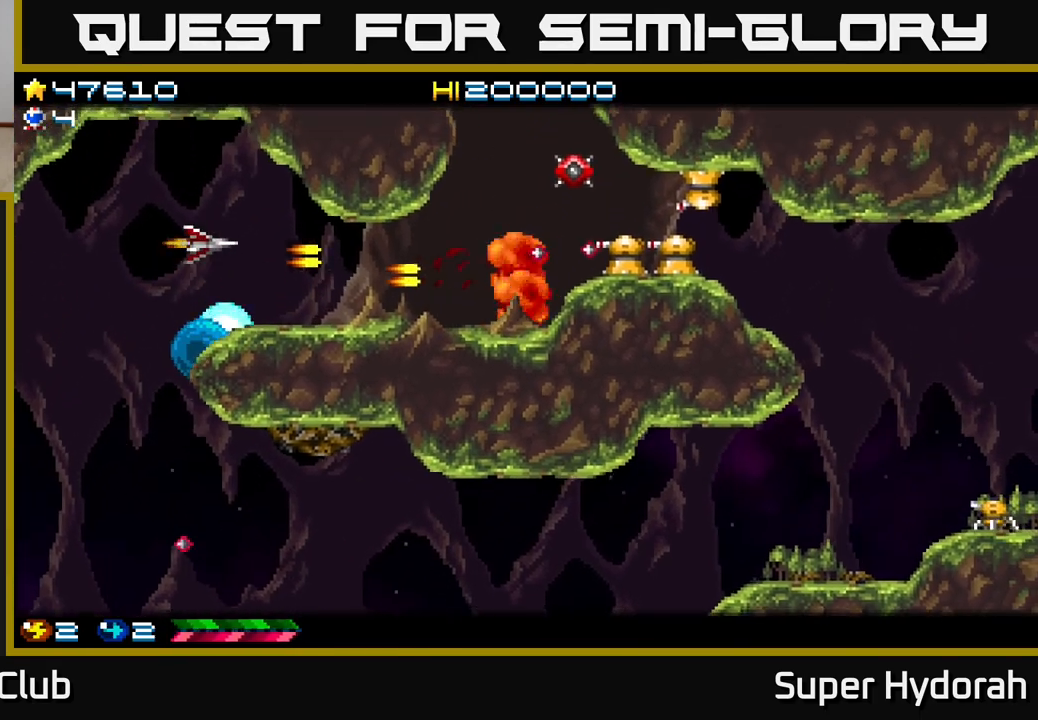
{"buttons": ["A"], "left_stick": "center", "events": []}
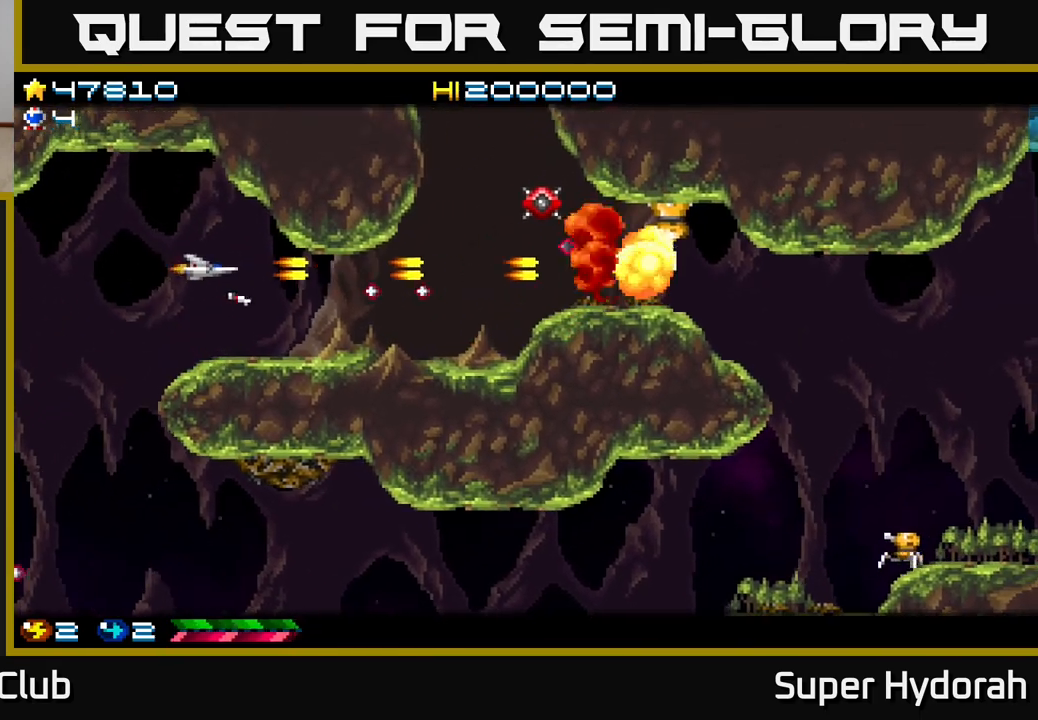
{"buttons": ["A"], "left_stick": "center", "events": [[267, "DPAD_RIGHT", "down"], [500, "DPAD_RIGHT", "up"]]}
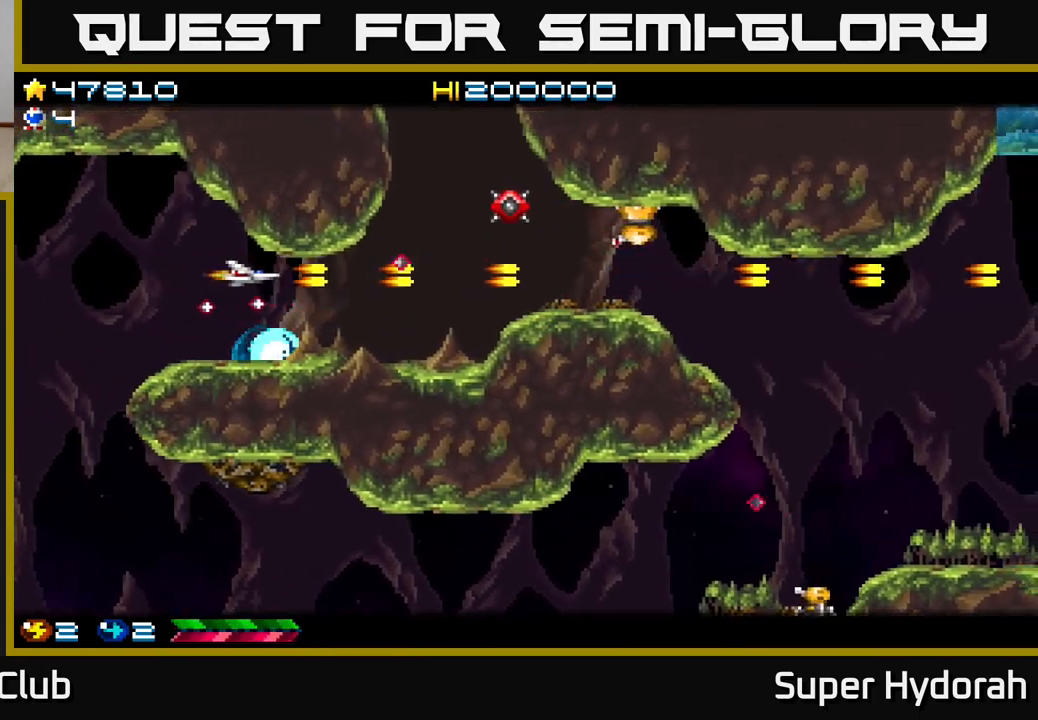
{"buttons": ["A", "DPAD_UP", "DPAD_RIGHT"], "left_stick": "center", "events": [[100, "DPAD_DOWN", "down"], [250, "DPAD_RIGHT", "down"], [267, "DPAD_DOWN", "up"], [433, "DPAD_UP", "down"]]}
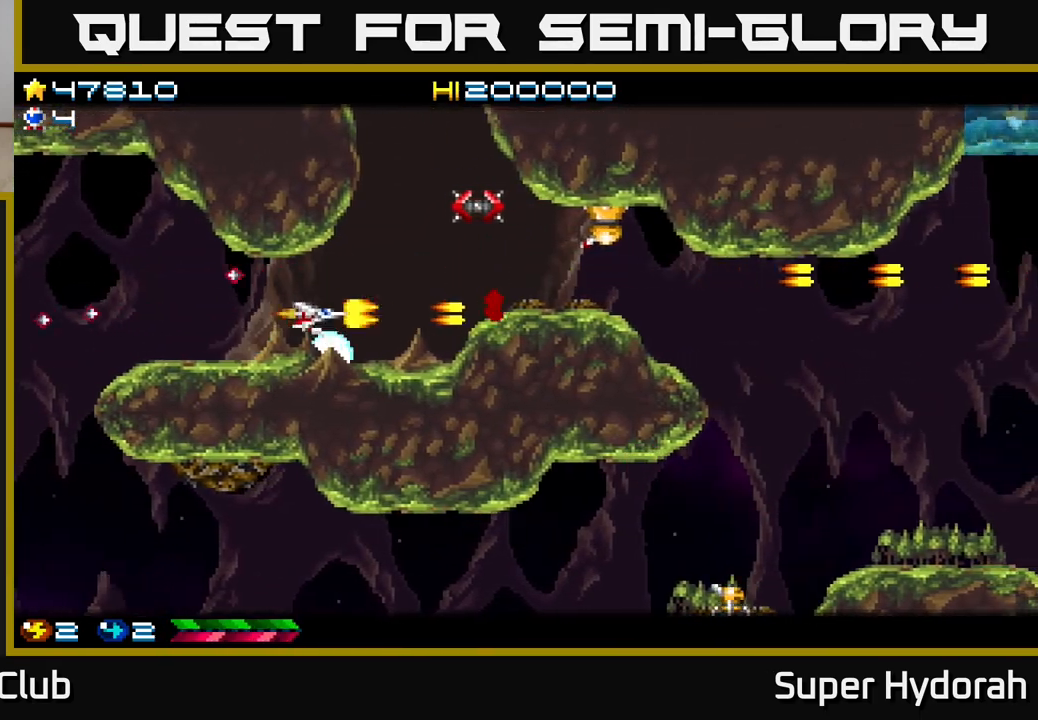
{"buttons": ["A"], "left_stick": "center", "events": [[100, "DPAD_RIGHT", "up"], [283, "DPAD_RIGHT", "down"], [317, "DPAD_UP", "up"], [450, "DPAD_RIGHT", "up"]]}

● Task directions: Repeat the data word for word; drop the pictures.

● Written solution:
{"buttons": ["A"], "left_stick": "center", "events": []}
{"buttons": ["A"], "left_stick": "center", "events": [[267, "DPAD_RIGHT", "down"], [500, "DPAD_RIGHT", "up"]]}
{"buttons": ["A", "DPAD_UP", "DPAD_RIGHT"], "left_stick": "center", "events": [[100, "DPAD_DOWN", "down"], [250, "DPAD_RIGHT", "down"], [267, "DPAD_DOWN", "up"], [433, "DPAD_UP", "down"]]}
{"buttons": ["A"], "left_stick": "center", "events": [[100, "DPAD_RIGHT", "up"], [283, "DPAD_RIGHT", "down"], [317, "DPAD_UP", "up"], [450, "DPAD_RIGHT", "up"]]}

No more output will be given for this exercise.